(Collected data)
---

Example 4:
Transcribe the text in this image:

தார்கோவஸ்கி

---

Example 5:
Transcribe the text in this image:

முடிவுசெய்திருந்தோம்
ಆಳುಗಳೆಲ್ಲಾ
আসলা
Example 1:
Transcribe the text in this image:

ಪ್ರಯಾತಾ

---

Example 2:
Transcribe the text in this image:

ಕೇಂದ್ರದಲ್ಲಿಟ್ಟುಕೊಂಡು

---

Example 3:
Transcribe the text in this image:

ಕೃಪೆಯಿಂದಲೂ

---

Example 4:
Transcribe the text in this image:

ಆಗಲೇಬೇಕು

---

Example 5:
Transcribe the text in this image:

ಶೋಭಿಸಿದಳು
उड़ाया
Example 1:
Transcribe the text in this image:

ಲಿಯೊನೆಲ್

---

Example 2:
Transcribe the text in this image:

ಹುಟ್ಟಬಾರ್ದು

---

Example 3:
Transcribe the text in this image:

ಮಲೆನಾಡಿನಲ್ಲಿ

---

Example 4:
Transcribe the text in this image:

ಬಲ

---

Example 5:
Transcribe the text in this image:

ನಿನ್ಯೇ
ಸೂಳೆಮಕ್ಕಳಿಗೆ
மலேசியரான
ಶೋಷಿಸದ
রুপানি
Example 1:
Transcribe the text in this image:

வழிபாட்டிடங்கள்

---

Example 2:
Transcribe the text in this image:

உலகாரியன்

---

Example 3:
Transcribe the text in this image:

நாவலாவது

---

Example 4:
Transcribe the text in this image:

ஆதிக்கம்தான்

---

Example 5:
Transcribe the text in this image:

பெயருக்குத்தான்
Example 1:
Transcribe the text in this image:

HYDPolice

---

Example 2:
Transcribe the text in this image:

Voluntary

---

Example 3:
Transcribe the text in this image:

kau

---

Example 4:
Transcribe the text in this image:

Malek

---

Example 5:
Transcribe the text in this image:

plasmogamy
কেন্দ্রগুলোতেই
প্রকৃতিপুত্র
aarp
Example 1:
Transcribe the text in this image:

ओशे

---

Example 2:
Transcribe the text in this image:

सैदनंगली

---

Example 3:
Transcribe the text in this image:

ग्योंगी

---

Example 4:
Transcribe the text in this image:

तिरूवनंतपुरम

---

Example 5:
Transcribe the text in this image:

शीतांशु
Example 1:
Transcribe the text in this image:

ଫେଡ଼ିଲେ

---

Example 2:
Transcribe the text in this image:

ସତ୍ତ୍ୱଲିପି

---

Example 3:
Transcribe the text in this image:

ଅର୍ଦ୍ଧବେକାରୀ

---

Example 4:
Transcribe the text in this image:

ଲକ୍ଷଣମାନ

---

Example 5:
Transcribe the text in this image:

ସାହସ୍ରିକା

[PROBLEM] Give back every line of the data exactly.

[ANSWER TO THIS EXERCISE]
---

Example 4:
Transcribe the text in this image:

தார்கோவஸ்கி

---

Example 5:
Transcribe the text in this image:

முடிவுசெய்திருந்தோம்
ಆಳುಗಳೆಲ್ಲಾ
আসলা
Example 1:
Transcribe the text in this image:

ಪ್ರಯಾತಾ

---

Example 2:
Transcribe the text in this image:

ಕೇಂದ್ರದಲ್ಲಿಟ್ಟುಕೊಂಡು

---

Example 3:
Transcribe the text in this image:

ಕೃಪೆಯಿಂದಲೂ

---

Example 4:
Transcribe the text in this image:

ಆಗಲೇಬೇಕು

---

Example 5:
Transcribe the text in this image:

ಶೋಭಿಸಿದಳು
उड़ाया
Example 1:
Transcribe the text in this image:

ಲಿಯೊನೆಲ್

---

Example 2:
Transcribe the text in this image:

ಹುಟ್ಟಬಾರ್ದು

---

Example 3:
Transcribe the text in this image:

ಮಲೆನಾಡಿನಲ್ಲಿ

---

Example 4:
Transcribe the text in this image:

ಬಲ

---

Example 5:
Transcribe the text in this image:

ನಿನ್ಯೇ
ಸೂಳೆಮಕ್ಕಳಿಗೆ
மலேசியரான
ಶೋಷಿಸದ
রুপানি
Example 1:
Transcribe the text in this image:

வழிபாட்டிடங்கள்

---

Example 2:
Transcribe the text in this image:

உலகாரியன்

---

Example 3:
Transcribe the text in this image:

நாவலாவது

---

Example 4:
Transcribe the text in this image:

ஆதிக்கம்தான்

---

Example 5:
Transcribe the text in this image:

பெயருக்குத்தான்
Example 1:
Transcribe the text in this image:

HYDPolice

---

Example 2:
Transcribe the text in this image:

Voluntary

---

Example 3:
Transcribe the text in this image:

kau

---

Example 4:
Transcribe the text in this image:

Malek

---

Example 5:
Transcribe the text in this image:

plasmogamy
কেন্দ্রগুলোতেই
প্রকৃতিপুত্র
aarp
Example 1:
Transcribe the text in this image:

ओशे

---

Example 2:
Transcribe the text in this image:

सैदनंगली

---

Example 3:
Transcribe the text in this image:

ग्योंगी

---

Example 4:
Transcribe the text in this image:

तिरूवनंतपुरम

---

Example 5:
Transcribe the text in this image:

शीतांशु
Example 1:
Transcribe the text in this image:

ଫେଡ଼ିଲେ

---

Example 2:
Transcribe the text in this image:

ସତ୍ତ୍ୱଲିପି

---

Example 3:
Transcribe the text in this image:

ଅର୍ଦ୍ଧବେକାରୀ

---

Example 4:
Transcribe the text in this image:

ଲକ୍ଷଣମାନ

---

Example 5:
Transcribe the text in this image:

ସାହସ୍ରିକା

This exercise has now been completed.